What Counts as Gluten Free?

In August of 2013 the FDA published an official definition of gluten free and how it can be used on food labels. The reason for establishing a rule was to help define gluten free to those with Celiac disease and to make labeling gluten free clear for manufacturers.  The FDA defines gluten free as…

In general, foods may be labeled “gluten-free” if they meet the definition and otherwise comply with the final rule’s requirements. More specifically, the final rule defines “gluten-free” as meaning that the food either is inherently gluten free; or does not contain an ingredient that is: 1) a gluten-containing grain (e.g., spelt wheat); 2) derived from a gluten-containing grain that has not been processed to remove gluten (e.g., wheat flour); or 3) derived from a gluten-containing grain that has been processed to remove gluten (e.g., wheat starch), if the use of that ingredient results in the presence of 20 parts per million (ppm) or more gluten in the food. Also, any unavoidable presence of gluten in the food must be less than 20 ppm.

Essentially the FDAs rule for gluten free labeling is that the product contains less than 20 parts per million of gluten. Technically some gluten is allowed but at .002% there is not enough to trigger any negative reactions in those with Celiac.

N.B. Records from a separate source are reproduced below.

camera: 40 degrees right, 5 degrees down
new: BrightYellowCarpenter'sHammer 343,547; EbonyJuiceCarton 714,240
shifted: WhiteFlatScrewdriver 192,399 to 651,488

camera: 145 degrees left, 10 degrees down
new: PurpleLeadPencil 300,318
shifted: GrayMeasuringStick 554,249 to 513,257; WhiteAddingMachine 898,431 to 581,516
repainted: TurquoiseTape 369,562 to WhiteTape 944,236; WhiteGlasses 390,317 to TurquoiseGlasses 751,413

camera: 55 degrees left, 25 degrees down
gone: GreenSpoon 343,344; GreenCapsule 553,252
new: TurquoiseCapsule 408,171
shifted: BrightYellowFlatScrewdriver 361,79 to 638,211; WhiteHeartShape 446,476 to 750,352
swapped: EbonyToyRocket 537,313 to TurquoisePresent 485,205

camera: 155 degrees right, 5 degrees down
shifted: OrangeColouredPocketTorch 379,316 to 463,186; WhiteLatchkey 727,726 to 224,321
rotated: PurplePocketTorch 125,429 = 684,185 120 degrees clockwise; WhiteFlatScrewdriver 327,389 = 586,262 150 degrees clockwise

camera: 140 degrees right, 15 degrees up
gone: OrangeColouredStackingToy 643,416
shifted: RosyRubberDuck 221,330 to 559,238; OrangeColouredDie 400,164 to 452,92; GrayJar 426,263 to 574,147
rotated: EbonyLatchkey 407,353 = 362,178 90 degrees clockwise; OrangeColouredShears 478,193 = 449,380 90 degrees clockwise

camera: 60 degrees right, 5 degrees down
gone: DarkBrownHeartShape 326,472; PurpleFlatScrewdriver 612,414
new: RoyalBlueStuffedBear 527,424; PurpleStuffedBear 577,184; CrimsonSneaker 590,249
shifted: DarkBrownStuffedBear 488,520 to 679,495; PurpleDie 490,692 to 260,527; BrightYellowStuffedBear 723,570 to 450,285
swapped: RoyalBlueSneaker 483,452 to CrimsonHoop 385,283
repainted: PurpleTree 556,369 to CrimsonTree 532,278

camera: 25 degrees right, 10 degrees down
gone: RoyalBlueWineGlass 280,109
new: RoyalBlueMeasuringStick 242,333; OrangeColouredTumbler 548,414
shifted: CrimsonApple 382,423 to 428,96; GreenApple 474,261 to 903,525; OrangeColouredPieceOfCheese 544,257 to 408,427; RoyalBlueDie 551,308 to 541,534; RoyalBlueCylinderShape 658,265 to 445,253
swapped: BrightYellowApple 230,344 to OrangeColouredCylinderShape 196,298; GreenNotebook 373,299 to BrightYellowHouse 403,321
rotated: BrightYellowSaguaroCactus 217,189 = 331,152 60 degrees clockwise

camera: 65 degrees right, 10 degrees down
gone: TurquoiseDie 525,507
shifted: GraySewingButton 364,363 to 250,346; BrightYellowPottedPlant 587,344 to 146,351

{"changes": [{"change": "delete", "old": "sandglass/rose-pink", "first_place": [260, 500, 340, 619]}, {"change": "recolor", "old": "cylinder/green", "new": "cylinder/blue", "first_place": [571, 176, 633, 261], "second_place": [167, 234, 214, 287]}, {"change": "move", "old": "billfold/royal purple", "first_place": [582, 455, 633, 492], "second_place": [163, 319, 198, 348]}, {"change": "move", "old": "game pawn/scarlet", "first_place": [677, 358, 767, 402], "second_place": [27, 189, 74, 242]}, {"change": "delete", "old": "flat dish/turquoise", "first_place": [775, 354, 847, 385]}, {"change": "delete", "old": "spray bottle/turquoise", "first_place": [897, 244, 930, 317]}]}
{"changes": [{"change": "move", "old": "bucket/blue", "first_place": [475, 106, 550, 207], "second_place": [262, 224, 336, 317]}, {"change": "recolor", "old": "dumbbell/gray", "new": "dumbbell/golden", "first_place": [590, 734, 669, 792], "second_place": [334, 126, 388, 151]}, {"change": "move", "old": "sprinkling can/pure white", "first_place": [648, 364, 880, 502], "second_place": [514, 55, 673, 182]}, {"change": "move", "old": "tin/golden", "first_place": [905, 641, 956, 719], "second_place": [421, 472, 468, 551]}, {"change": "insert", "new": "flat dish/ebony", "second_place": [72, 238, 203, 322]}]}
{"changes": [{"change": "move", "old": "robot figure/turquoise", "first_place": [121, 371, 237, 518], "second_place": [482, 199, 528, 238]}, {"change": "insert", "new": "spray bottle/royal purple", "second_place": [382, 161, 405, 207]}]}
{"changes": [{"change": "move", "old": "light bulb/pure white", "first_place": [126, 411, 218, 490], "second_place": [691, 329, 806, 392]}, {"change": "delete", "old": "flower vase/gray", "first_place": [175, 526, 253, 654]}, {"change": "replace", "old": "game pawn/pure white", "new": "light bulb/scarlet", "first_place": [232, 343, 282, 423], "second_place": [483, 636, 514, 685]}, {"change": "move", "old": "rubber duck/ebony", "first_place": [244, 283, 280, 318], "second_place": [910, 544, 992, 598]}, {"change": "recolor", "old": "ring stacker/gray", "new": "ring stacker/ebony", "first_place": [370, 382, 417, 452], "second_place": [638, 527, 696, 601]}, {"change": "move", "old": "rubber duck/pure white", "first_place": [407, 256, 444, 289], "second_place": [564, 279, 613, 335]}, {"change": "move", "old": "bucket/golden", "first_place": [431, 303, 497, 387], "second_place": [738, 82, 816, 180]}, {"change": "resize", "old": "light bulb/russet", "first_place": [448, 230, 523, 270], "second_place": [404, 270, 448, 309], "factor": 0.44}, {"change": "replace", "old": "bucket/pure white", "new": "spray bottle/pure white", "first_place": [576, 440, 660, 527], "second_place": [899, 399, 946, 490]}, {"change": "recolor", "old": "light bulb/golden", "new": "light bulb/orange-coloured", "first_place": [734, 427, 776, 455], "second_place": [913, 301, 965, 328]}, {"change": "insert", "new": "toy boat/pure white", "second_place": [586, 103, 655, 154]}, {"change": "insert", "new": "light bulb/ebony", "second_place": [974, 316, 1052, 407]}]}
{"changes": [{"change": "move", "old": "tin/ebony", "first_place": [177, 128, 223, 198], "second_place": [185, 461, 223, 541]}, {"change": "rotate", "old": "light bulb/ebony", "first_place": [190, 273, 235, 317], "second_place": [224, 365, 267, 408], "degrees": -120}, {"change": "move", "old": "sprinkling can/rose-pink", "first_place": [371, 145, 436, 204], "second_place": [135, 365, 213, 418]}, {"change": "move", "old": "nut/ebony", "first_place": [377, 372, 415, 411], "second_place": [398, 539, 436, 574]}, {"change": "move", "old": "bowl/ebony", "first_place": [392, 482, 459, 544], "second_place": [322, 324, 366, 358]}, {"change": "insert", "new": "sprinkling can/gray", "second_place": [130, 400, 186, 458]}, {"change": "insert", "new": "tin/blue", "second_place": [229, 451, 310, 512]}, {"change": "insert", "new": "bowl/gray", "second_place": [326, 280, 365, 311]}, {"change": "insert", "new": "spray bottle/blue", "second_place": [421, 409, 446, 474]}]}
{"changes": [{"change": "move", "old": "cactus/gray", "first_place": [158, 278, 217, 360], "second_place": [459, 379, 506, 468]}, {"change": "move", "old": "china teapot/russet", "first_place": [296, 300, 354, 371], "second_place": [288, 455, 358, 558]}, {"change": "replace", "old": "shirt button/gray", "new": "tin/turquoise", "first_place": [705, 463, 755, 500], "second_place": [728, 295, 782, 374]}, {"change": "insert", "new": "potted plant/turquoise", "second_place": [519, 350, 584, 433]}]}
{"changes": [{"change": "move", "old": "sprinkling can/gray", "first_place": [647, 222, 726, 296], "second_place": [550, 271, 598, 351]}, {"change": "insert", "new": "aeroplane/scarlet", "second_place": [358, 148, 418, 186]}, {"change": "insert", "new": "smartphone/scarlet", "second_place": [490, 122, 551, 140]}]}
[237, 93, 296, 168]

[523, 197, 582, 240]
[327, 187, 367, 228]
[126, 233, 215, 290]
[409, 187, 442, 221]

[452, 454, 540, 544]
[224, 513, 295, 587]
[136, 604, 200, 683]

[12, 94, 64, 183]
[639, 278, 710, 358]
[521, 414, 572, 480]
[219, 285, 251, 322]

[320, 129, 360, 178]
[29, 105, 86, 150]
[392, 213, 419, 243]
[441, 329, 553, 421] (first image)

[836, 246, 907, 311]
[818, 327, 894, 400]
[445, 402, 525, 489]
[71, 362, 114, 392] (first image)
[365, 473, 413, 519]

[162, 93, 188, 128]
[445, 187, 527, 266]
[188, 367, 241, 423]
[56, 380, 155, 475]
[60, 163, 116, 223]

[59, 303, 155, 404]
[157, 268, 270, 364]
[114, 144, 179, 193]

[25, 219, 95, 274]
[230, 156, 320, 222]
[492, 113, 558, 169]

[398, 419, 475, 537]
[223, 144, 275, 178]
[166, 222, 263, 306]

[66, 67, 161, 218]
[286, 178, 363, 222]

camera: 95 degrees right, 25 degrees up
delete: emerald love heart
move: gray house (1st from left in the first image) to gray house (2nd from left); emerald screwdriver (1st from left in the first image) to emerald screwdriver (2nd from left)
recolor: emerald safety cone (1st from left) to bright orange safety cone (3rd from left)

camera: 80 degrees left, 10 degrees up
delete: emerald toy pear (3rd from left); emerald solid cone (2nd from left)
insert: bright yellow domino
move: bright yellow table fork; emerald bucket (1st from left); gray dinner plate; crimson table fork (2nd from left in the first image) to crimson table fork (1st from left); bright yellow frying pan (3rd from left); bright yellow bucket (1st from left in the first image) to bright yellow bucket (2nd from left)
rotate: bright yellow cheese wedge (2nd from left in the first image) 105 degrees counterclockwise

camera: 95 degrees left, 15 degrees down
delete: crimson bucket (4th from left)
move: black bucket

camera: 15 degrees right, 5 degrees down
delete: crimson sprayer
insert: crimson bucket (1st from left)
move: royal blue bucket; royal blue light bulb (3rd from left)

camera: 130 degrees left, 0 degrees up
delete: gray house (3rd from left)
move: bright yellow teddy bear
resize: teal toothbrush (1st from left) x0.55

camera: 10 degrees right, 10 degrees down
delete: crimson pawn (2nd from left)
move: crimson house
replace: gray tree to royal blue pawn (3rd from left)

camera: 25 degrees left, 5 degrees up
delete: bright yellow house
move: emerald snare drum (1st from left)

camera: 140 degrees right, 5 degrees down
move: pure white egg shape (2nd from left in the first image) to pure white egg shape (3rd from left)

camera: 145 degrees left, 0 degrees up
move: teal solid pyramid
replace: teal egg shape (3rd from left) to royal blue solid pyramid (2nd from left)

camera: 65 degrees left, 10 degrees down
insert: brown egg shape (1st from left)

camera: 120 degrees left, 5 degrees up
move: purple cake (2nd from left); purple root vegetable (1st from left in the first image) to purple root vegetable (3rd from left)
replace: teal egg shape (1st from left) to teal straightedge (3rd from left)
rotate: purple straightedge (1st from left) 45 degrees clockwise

Wheat is one of the 8 allergens that must be listed in the United States(and Canada). So the labeling of wheat is here to stay. The FDA has a nice clear definition of what is gluten free is, which helps everyone who is concerned about gluten. The best way to know if there is gluten in the product is to look for wheat or other grains on the label. There are certifying groups that will evaluate your product and facility to determine if you meet there requirements. Please note you do not have to be certified to label a product as gluten free.  The same way you don’t have to be certified to label a product “milk free” or “egg free”.